Are Egypt and Iran falling for each other?

Iranian President Mahmoud Ahmadinejad, in the middle of his historic visit to Cairo, has called for a strategic alliance between the two most populous nations in the Middle East.

To sweeten the deal, he's offering what Reuters calls a "big loan," as well as a visa waiver for Egyptian tourists and businesspeople looking to visit Iran.

An Iranian-Egyptian axis is "in the interests of the Egyptian and Iranian peoples and other nations of the region," Reuters quoted Ahmadinejad as telling Egyptian media.

Specifically, Egypt stands to benefit from the "big credit line" that Ahmadinejad has offered to open to it.
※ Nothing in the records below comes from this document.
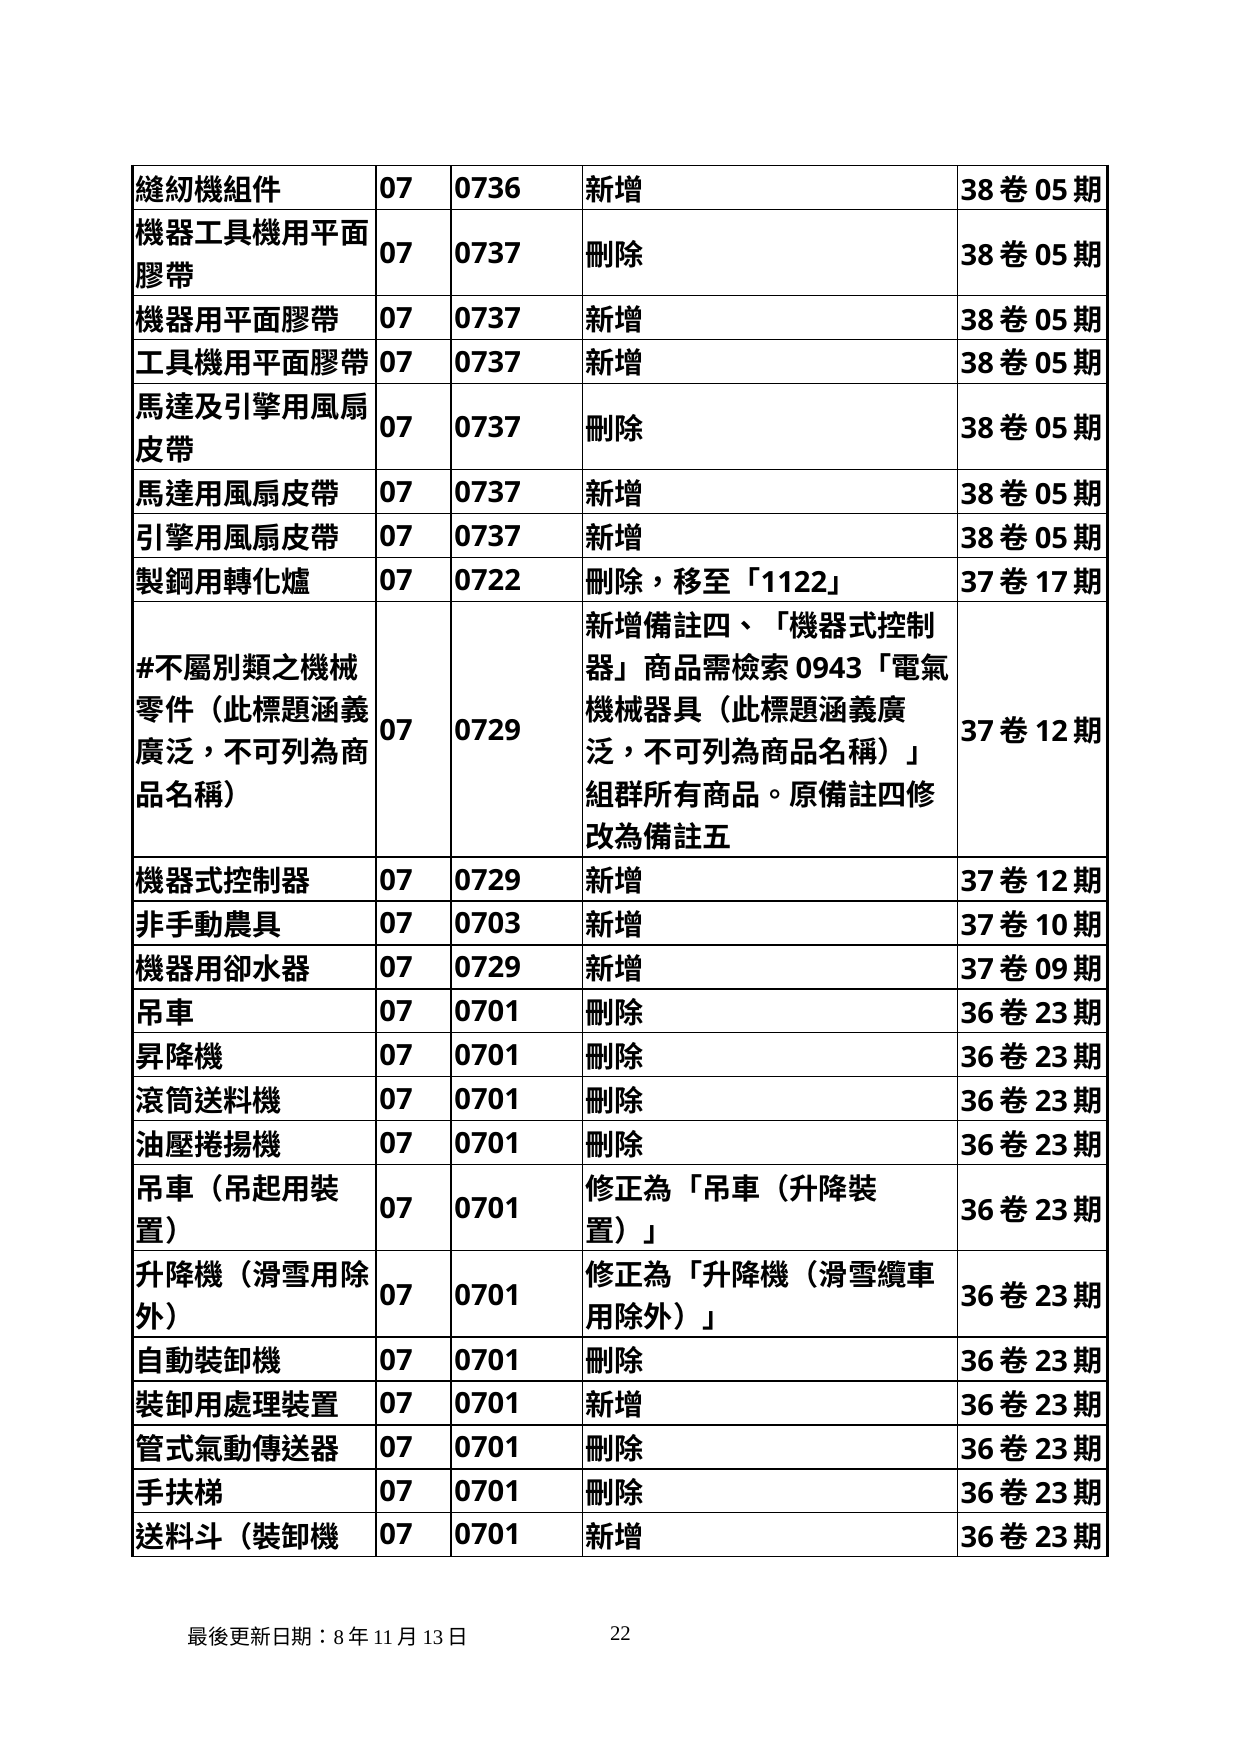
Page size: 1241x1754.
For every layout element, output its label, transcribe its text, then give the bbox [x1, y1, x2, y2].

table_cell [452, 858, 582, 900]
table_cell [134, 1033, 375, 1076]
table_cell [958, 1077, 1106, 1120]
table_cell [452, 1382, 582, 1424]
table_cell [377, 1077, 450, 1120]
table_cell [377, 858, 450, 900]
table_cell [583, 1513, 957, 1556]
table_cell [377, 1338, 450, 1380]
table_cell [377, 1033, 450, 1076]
table_cell 機器用平面膠帶 [134, 296, 375, 338]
Iran, meanwhile, would gain a useful ally against what it sees as Western interference in the Middle East.

GlobalPost Senior Correspondent in Cairo Erin Cunningham said the offer surprised many observers, who have tracked the decline of Iran's own economy under searing international sanctions aimed at thwarting Iran's nuclear program.
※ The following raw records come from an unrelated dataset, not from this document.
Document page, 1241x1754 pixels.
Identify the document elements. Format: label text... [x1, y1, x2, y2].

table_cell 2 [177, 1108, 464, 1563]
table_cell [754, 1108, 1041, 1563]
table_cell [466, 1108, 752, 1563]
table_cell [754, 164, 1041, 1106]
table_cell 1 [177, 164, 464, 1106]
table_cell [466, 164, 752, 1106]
"There is speculation Ahmadinejad knew he would be rebuffed — though there is no official response so far from the Egyptian government," Cunningham said. "Some analysts say Iran’s push to warm ties with Egypt, which have been severed since Iran’s Islamic revolution in 1979, reflects the potential loss of Iran’s most stalwart Arab ally, Syria."

On the other side, Cunningham said Egyptian President Mohamed Morsi has only vaguely courted Iran, visiting Tehran for the Non-Aligned Movement summit in September and inviting Ahmadinejad to the meeting of the Organization of Islamic Cooperation in Cairo.

"Morsi may want to show he has leverage with Iran vis-à-vis Syria, where he has announced efforts to spearhead a regional solution to the nearly two-year-long civil war," she said.

More from GlobalPost: Embattled Morsi seeks to burnish image at Islamic cooperation summit in Cairo

Closer ties between the two Islamist-governed countries "can prevent further expansion of the Western domination over the region," the deputy chairman of the Iranian parliament's foreign policy committee, Ahmadreza Dastgheib, told Tehran's Press TV this week.

Egypt's foreign minister told Reuters that Ahmadinejad's much-hyped trip to attend the Organization of Islamic Cooperation summit was "just a normal procedure, that's all."

Meanwhile the most prominent Muslim cleric in Egypt, imam Ahmed al-Tayyeb of Cairo's al-Azhar mosque, publicly criticized Iran for interfering in the affairs of its Sunni neighbors, notably Bahrain. (Iran follows Shi'ite Islam, while Egypt is predominantly Sunni.)

And given Morsi's domestic troubles — a struggling economy, opposition from secularists and liberals — the last thing he wants is to alienate Egyptians or wealthy foreign allies by palling up with Ahmadinejad, Bessma Momani of the Center for for International Governance Innovation writes in the Toronto Star. Iran and Egypt's strategic interests, she says, "are still worlds apart."